The Bank of England (BoE) is set to launch a review into the £1.2 trillion open-ended fund market to see if rules are required to minimise the risks to financial stability.
The moves comes after star fund manager Neil Woodford was forced to suspend trading on his £3.7bn Equity Income fund in June after a string of redemption requests.
The BoE warned the increasingly global role open-ended funds have to play and the liquidity mismatch some funds have has “the potential to become a systemic issue”.
Along with the Financial Conduct Authority (FCA), the BoE’s Financial Policy Committee (FPC) will look to assess how open-ended funds may be better aligned with the liquidity of their underlying assets.
Adding to his comments last month that mutual funds were “built on a lie”, BoE governor Mark Carney said: “The more important open-ended funds become, and the more illiquid their underlying assets are, the greater risk to financial stability.”
The Bank noted how the Financial Stability Board, in 2017, had noted how a fund’s assets and investment strategies should be consistent with their redemption terms.
The FPC said: “However, subsequent work by IOSCO did not prescribe how this should be achieved.”
“The Bank and FCA review will examine the costs and benefits of aligning redemption terms, including pricing and notice periods, with the typical time it takes to realise market prices for funds’ assets in normal and stressed market conditions.”

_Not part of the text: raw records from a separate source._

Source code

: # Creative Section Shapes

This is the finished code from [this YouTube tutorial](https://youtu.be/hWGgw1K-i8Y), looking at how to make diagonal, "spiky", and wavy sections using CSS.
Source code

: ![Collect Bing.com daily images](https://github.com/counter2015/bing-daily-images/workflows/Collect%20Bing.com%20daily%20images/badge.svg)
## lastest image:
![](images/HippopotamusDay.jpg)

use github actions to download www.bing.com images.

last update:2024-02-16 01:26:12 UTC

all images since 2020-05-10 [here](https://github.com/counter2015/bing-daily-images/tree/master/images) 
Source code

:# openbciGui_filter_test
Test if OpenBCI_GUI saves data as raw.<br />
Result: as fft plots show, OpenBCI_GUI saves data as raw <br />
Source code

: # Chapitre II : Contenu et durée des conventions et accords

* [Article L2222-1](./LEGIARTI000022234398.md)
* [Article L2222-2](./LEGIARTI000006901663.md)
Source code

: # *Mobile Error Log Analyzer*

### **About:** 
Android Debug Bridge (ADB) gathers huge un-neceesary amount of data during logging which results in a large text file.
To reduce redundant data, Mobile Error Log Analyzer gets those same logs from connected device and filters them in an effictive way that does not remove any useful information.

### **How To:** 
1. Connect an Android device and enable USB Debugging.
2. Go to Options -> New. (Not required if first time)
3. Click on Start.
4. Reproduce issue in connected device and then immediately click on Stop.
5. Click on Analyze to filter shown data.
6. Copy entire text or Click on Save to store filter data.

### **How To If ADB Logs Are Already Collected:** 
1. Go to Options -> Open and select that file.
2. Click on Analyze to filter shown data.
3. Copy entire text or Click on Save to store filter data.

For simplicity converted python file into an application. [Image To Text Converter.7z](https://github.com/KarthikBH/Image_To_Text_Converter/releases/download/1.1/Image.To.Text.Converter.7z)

The mutual fund structure has come under fire since Woodford suspended his fund last month. It is worth noting the creation-redemption mechanism is flawed as the issuer is always a forced seller when investors want to withdraw their money.
If you are invested in illiquid holdings, such as the Woodford fund, this means the issuer is unable to sell and is then forced to suspend trading when a run on the fund occurs.
The BoE said the review “will also assess the effectiveness of measures that are already used to deal with misalignment of redemption terms and asset liquidity, such as swing and fair value pricing and suspensions”.
On ETFs, the FPC concluded "the majority of ETFs do not appear to present material financial stability risks" however, noted products that are leveraged or are synthetically-backed need to be monitored if they grow further from here.